PROBLEM DESCRIPTION: Word for word, copy each record that comes after this.

[Saved data entries]
────
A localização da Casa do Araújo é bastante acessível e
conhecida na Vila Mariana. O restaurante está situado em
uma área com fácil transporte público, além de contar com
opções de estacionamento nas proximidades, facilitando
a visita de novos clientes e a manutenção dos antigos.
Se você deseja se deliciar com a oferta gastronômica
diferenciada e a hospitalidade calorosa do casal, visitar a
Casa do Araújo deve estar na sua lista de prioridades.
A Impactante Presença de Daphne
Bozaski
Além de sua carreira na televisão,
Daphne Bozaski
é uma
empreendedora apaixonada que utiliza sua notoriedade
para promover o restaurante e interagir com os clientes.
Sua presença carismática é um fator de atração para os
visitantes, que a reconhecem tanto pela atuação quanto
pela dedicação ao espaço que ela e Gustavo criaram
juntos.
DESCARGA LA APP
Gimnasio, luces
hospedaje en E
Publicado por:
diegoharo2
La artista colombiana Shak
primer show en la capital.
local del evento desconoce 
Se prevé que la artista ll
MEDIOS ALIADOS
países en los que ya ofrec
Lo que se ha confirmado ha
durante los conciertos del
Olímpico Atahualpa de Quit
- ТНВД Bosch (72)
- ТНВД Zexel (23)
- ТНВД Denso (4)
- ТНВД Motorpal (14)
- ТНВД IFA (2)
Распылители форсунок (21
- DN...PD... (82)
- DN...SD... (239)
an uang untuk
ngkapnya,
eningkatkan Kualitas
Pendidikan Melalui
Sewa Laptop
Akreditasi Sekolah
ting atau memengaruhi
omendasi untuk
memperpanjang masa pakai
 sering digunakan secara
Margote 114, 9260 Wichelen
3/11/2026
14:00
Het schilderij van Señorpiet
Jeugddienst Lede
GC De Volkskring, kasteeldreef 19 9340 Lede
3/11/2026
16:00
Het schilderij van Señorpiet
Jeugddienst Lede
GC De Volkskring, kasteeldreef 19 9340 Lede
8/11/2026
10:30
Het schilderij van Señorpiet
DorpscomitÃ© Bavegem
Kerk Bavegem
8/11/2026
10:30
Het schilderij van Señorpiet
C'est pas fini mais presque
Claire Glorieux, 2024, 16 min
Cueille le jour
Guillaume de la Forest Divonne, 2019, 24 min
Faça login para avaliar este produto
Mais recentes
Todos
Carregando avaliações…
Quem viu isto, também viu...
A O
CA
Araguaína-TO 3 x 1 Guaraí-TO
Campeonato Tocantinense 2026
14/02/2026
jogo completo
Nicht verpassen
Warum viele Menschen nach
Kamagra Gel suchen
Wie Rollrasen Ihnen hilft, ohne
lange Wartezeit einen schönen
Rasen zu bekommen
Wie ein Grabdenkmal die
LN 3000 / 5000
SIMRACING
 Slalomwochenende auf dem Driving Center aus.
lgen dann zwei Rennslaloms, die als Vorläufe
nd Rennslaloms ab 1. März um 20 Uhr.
────
EXERCISE OUTPUT:
A localização da Casa do Araújo é bastante acessível e
conhecida na Vila Mariana. O restaurante está situado em
uma área com fácil transporte público, além de contar com
opções de estacionamento nas proximidades, facilitando
a visita de novos clientes e a manutenção dos antigos.
Se você deseja se deliciar com a oferta gastronômica
diferenciada e a hospitalidade calorosa do casal, visitar a
Casa do Araújo deve estar na sua lista de prioridades.
A Impactante Presença de Daphne
Bozaski
Além de sua carreira na televisão,
Daphne Bozaski
é uma
empreendedora apaixonada que utiliza sua notoriedade
para promover o restaurante e interagir com os clientes.
Sua presença carismática é um fator de atração para os
visitantes, que a reconhecem tanto pela atuação quanto
pela dedicação ao espaço que ela e Gustavo criaram
juntos.
DESCARGA LA APP
Gimnasio, luces
hospedaje en E
Publicado por:
diegoharo2
La artista colombiana Shak
primer show en la capital.
local del evento desconoce 
Se prevé que la artista ll
MEDIOS ALIADOS
países en los que ya ofrec
Lo que se ha confirmado ha
durante los conciertos del
Olímpico Atahualpa de Quit
- ТНВД Bosch (72)
- ТНВД Zexel (23)
- ТНВД Denso (4)
- ТНВД Motorpal (14)
- ТНВД IFA (2)
Распылители форсунок (21
- DN...PD... (82)
- DN...SD... (239)
an uang untuk
ngkapnya,
eningkatkan Kualitas
Pendidikan Melalui
Sewa Laptop
Akreditasi Sekolah
ting atau memengaruhi
omendasi untuk
memperpanjang masa pakai
 sering digunakan secara
Margote 114, 9260 Wichelen
3/11/2026
14:00
Het schilderij van Señorpiet
Jeugddienst Lede
GC De Volkskring, kasteeldreef 19 9340 Lede
3/11/2026
16:00
Het schilderij van Señorpiet
Jeugddienst Lede
GC De Volkskring, kasteeldreef 19 9340 Lede
8/11/2026
10:30
Het schilderij van Señorpiet
DorpscomitÃ© Bavegem
Kerk Bavegem
8/11/2026
10:30
Het schilderij van Señorpiet
C'est pas fini mais presque
Claire Glorieux, 2024, 16 min
Cueille le jour
Guillaume de la Forest Divonne, 2019, 24 min
Faça login para avaliar este produto
Mais recentes
Todos
Carregando avaliações…
Quem viu isto, também viu...
A O
CA
Araguaína-TO 3 x 1 Guaraí-TO
Campeonato Tocantinense 2026
14/02/2026
jogo completo
Nicht verpassen
Warum viele Menschen nach
Kamagra Gel suchen
Wie Rollrasen Ihnen hilft, ohne
lange Wartezeit einen schönen
Rasen zu bekommen
Wie ein Grabdenkmal die
LN 3000 / 5000
SIMRACING
 Slalomwochenende auf dem Driving Center aus.
lgen dann zwei Rennslaloms, die als Vorläufe
nd Rennslaloms ab 1. März um 20 Uhr.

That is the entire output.